What is the general feeling about reflection extensions in std::type_info?

Question

I've noticed that reflection is one feature that developers from other languages find very lacking in c++. For certain applications I can really see why! It is so much easier to write things like an IDE's auto-complete if you had reflection. And certainly serialization APIs would be a world easier if we had it.

On the other side, one of the main tenets of c++ is don't pay for what you don't use. Which makes complete sense. That's something I love about c++.

But it occurred to me there could be a compromise. Why don't compilers add extensions to the std::type_info structure? There would be no runtime overhead. The binary could end up being larger, but this could be a simple compiler switch to enable/disable and to be honest, if you are really concerned about the space savings, you'll likely disable exceptions and RTTI anyway.

Some people cite issues with templates, but the compiler happily generates std::type_info structures for template types already.

I can imagine a g++ switch like -fenable-typeinfo-reflection which could become very popular (and mainstream libs like boost/Qt/etc could easily have a check to generate code which uses it if there, in which case the end user would benefit with no more cost than flipping a switch). I don't find this unreasonable since large portable libraries like this already depend on compiler extensions.

So why isn't this more common? I imagine that I'm missing something, what are the technical issues with this?

EDIT: Just a few metrics re-the bloat argument:

I've looked at a fairly large Qt project (about 45,000 LoC) and measures the size of the metaObjects. I feel this is a reasonable metric because the Qt moc system is a fairly exhaustive reflection system (types, functions, enumerations, members and a few Qt specific concepts like "properties"). There were 67 metaobjects total, so not a trivial amount but nothing crazy, which added up to 5479 bytes. However almost all of them were 32-bytes or less (the largest being 1427 bytes). Considering that modern compilers produce binaries of upwards of 4K for even the simplest program, this these numbers aren't outrageous). Though I'd love to see something like this applied to the STL to see how it fairs.

Answer 1

Usually the use of reflection is indicative of poor software design; proper use of interfaces and polymorphism is sufficient to do pretty much whatever you would do with reflection. If one were to add extra information into std::type_info, it would indeed lead to program bloat. The issue with templates is not that you cannot generate std::type_info from them, but rather that you can get an explosion of types, and so every instantiation of the template results in yet another std::type_info object that you would need.
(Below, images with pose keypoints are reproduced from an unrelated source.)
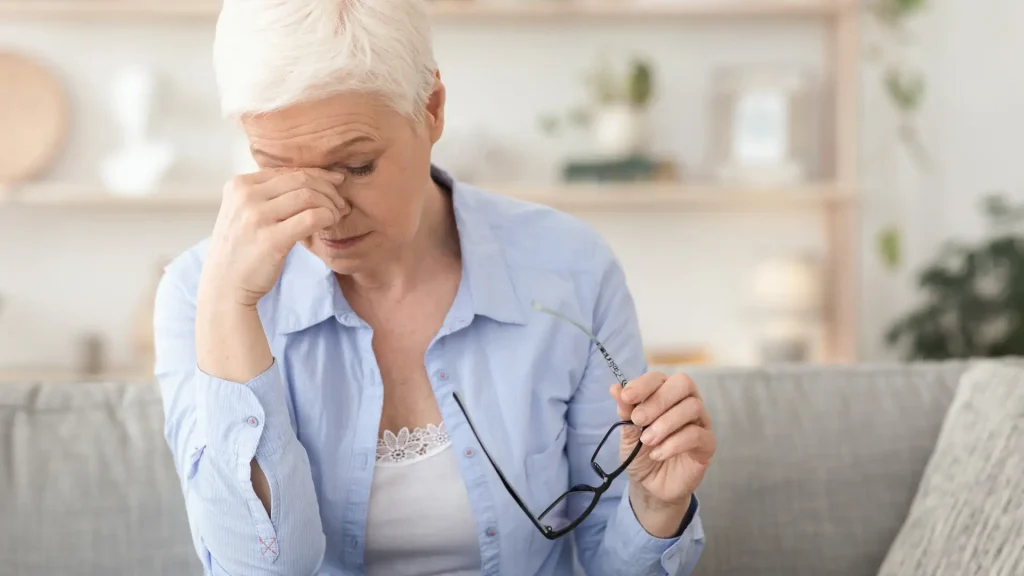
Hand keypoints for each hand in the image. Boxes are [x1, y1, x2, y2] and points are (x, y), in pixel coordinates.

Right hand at [199, 168, 345, 309]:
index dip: (318, 175)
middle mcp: (245, 196)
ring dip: (330, 204)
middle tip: (340, 203)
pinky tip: (330, 224)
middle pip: (301, 180)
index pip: (288, 171)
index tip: (335, 183)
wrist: (224, 285)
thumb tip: (310, 179)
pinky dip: (327, 217)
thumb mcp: (243, 213)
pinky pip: (311, 218)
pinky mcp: (271, 240)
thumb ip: (267, 195)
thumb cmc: (241, 249)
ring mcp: (256, 217)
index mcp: (239, 185)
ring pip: (309, 196)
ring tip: (336, 215)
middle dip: (328, 189)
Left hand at [610, 372, 714, 535]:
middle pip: (683, 384)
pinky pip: (696, 435)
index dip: (643, 384)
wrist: (649, 485)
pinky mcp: (707, 444)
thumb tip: (615, 388)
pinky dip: (673, 443)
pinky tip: (657, 454)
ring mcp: (700, 422)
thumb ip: (625, 411)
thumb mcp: (627, 433)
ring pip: (692, 407)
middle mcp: (686, 402)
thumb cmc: (640, 454)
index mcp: (665, 394)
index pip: (659, 378)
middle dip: (658, 400)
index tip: (626, 397)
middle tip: (638, 420)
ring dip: (665, 423)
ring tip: (646, 441)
Your suggestion of using a compiler switch doesn't really help or make sense... first of all, the standard would never specify a compiler switch, because that would be implementation-specific, but assuming it were to do so... what would happen if you wanted to use reflection with a class that came from a library for which reflection was disabled? If most libraries disabled reflection -- which they probably would -- then it would severely limit the utility of that feature, and if most libraries didn't disable it, then you would be paying for it without using it.

Answer 2

Perhaps the multitude of types in C/C++ makes flexible reflective programming difficult. An hypothetical database or serializing interface capable of handling any primitive types would need special cases for [unsigned] int, short, [long] long, char, float, [long] double, arrays thereof, functions relating to, etc. It would amount to an interface to the name mangler.

Not that I think that's a good reason. I wrote a reflective SQL interface in Boost MPL several years ago, and it was troublesome. It would have been much nicer and easier with a "native" facility.
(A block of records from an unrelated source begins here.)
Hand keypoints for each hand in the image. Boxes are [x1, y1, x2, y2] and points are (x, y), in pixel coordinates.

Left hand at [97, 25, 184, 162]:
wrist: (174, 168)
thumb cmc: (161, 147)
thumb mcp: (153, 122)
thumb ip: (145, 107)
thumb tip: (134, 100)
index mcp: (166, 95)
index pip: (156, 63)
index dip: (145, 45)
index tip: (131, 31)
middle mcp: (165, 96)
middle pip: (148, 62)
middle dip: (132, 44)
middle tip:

I think most people achieve reflection with additional preprocessing, such as Apple's Mach Interface Generator and similar tools at GNU and Microsoft.

More surprising to me than the lack of support in C++ is that in the up-and-coming languages that drive competition, such as D and (in spirit anyway) Go.

Answer 3

Instead of having a certain runtime reflection approach forced on me, i'd rather have compile time reflection capabilities that i could use to generate the information i need.

That way i wouldn't have to pay for information i don't actually use and could use meta-programming to generate interfacing code as needed without additional pre-build steps or some elaborate declaritive EDSL.

Caspin mentioned one possible approach here. To be honest, i am surprised that the subject seems to have never been pushed as a proposal for inclusion in C++.